Rewrite the sensitivity analysis guide from "Step 1 — Configure" to "function defined below.", putting "explanation" in place of "walkthrough".

# [SUPPLIED PASSAGE]
* * * *

Advanced Sensitivity Analysis
The built-in SensitivityAnalyzer covers the most common scenario:
Sobol sampling over a parameter space, one output file per objective, compared against observed data
with a standard indicator.
For cases that go beyond this — sensitivity across multiple channels or locations, custom scoring, or samplers other than Sobol — pySWATPlus exposes the building blocks you need to compose your own sensitivity workflow directly.
Building blocks
| Task | Tool |
|---|---|
| Run a SWAT+ simulation with parameter changes | TxtinoutReader.run_swat |
| Read a SWAT+ output file | DataManager.simulated_timeseries_df |
| Compute performance indicators | PerformanceMetrics.compute_from_abbr |
| Generate parameter samples | SALib.sample.sobol.sample (or any other SALib sampler) |
| Compute Sobol indices | SALib.analyze.sobol.analyze |
| Parallel execution | concurrent.futures.ProcessPoolExecutor |
Use the built-in SensitivityAnalyzer first
Before following this guide, check whether the built-in SensitivityAnalyzer covers your needs:
| Scenario | Use |
|---|---|
| One output variable compared to observed data | SensitivityAnalyzer |
| Multiple output variables, one per file | SensitivityAnalyzer (multi-output) |
| Multiple channels or locations from the same file | This guide |
| Custom scoring or aggregation across locations | This guide |
| Sampler other than Sobol | This guide |
Example: multi-channel Sobol sensitivity
This example computes Sobol sensitivity indices for two parameters against observed daily flow
at two channels simultaneously, using mean NSE across both channels as the scalar metric —
a case the built-in SensitivityAnalyzer cannot express directly.
Note
Steps 2 – 5 all belong in one Python file. They are shown separately only to explain each part.
Step 1 — Configure the model
Set the simulation period, output print options, and any fixed parameters before running simulations. See Configuration Settings for a detailed walkthrough.
Step 2 — Module-level setup
All imports, paths, and data are defined at the top of the file so they are available to every function defined below.
import json
import logging
import pathlib
import shutil
import concurrent.futures
import numpy
import pandas
import SALib.sample.sobol
import SALib.analyze.sobol
from pySWATPlus import TxtinoutReader, DataManager, PerformanceMetrics
logging.basicConfig(level=logging.INFO)

* * * *

# [DATA ROWS]
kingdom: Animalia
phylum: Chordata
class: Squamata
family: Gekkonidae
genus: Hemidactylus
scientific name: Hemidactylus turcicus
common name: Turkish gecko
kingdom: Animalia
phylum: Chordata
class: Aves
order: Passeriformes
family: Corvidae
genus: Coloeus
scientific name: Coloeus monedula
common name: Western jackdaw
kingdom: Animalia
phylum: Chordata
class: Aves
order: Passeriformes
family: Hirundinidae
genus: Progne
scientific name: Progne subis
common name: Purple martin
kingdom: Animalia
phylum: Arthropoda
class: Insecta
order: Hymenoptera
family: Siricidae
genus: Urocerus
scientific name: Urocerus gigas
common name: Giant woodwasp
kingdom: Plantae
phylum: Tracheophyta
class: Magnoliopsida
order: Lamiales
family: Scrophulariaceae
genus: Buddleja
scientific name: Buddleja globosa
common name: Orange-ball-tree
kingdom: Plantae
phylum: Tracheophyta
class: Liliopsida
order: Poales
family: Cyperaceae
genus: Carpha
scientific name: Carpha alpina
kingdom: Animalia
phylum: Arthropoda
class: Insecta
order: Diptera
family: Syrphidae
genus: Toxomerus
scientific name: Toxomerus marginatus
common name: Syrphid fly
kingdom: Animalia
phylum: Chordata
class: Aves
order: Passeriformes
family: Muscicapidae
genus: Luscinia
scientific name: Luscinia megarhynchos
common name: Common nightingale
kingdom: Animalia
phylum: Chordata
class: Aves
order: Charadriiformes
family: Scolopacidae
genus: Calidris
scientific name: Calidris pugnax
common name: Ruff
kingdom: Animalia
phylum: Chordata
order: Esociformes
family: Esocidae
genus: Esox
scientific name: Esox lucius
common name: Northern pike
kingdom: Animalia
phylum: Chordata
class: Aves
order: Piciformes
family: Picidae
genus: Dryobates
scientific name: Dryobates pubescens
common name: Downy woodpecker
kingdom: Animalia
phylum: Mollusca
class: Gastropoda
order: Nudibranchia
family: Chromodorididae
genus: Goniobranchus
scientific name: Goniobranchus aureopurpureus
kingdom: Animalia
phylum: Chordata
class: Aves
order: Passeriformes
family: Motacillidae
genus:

* * * *

# [EXERCISE RESPONSE]
Step 1 — Configure the model
Set the simulation period, output print options, and any fixed parameters before running simulations. See Configuration Settings for a detailed explanation.
Step 2 — Module-level setup
All imports, paths, and data are defined at the top of the file so they are available to every function defined below.